Problem description: Whenever a line in this data holds the word "concours", report that line in full.

[[ Input open ]]

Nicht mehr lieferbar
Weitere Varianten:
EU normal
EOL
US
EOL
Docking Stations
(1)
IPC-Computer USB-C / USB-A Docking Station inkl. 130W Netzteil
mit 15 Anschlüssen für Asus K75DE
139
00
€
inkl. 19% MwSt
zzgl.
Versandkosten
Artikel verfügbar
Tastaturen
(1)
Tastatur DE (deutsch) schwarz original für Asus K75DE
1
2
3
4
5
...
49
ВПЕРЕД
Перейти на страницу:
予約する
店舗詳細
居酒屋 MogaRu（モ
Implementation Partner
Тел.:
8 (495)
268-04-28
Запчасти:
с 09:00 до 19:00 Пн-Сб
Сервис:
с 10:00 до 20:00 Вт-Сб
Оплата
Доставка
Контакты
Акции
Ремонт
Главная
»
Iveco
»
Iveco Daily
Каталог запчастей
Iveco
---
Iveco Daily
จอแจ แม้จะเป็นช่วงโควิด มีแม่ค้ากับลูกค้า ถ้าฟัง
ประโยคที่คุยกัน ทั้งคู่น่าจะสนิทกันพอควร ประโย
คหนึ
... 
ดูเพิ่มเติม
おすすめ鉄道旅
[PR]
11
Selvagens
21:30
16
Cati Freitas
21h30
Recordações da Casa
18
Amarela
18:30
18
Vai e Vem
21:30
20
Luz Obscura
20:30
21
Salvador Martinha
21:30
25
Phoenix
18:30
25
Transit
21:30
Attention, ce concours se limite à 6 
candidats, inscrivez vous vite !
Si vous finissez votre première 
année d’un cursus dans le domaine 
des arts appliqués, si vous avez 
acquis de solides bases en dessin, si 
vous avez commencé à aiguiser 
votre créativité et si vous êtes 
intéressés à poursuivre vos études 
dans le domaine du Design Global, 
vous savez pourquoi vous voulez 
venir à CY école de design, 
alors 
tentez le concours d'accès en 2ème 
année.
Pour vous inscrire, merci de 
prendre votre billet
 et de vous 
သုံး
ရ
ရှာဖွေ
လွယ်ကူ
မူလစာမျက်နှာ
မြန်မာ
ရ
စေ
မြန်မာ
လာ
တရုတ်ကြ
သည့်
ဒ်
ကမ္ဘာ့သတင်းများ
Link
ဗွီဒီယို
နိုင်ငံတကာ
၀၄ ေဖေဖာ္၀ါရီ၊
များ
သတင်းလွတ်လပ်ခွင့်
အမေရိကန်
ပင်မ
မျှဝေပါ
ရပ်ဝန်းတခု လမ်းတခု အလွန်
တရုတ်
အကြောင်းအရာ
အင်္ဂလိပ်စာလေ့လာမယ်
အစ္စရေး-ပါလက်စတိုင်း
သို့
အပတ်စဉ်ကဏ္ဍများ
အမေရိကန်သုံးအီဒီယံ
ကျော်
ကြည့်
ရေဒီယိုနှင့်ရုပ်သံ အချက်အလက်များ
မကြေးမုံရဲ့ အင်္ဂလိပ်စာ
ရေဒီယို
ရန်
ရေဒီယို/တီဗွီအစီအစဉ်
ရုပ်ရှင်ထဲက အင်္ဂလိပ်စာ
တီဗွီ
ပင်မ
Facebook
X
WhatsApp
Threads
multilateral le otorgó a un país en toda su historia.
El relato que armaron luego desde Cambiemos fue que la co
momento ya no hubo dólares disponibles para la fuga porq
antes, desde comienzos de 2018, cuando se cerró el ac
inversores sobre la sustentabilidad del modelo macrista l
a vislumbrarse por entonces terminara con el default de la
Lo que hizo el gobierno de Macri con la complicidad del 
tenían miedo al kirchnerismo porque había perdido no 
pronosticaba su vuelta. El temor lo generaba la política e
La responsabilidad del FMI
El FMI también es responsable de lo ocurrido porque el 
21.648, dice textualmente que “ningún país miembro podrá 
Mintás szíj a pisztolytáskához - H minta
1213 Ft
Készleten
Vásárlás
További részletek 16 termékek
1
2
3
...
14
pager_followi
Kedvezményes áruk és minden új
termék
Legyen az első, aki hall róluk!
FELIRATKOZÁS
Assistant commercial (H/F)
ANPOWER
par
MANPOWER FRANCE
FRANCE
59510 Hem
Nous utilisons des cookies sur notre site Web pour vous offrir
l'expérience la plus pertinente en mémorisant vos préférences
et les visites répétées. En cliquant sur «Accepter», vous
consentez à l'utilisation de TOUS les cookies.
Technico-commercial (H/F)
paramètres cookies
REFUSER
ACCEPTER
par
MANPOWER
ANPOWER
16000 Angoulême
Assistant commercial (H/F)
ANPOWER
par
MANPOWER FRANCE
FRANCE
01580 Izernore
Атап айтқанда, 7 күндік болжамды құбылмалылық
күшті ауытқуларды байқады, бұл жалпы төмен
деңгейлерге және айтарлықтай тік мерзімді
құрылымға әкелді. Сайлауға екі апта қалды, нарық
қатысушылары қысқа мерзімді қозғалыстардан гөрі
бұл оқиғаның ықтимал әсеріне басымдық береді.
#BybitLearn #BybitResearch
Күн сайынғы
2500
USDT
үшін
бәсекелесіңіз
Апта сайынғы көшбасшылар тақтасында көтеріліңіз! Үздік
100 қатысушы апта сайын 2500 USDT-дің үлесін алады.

[[ Input closed ]]

Output for this task:
Attention, ce concours se limite à 6 
tentez le concours d'accès en 2ème 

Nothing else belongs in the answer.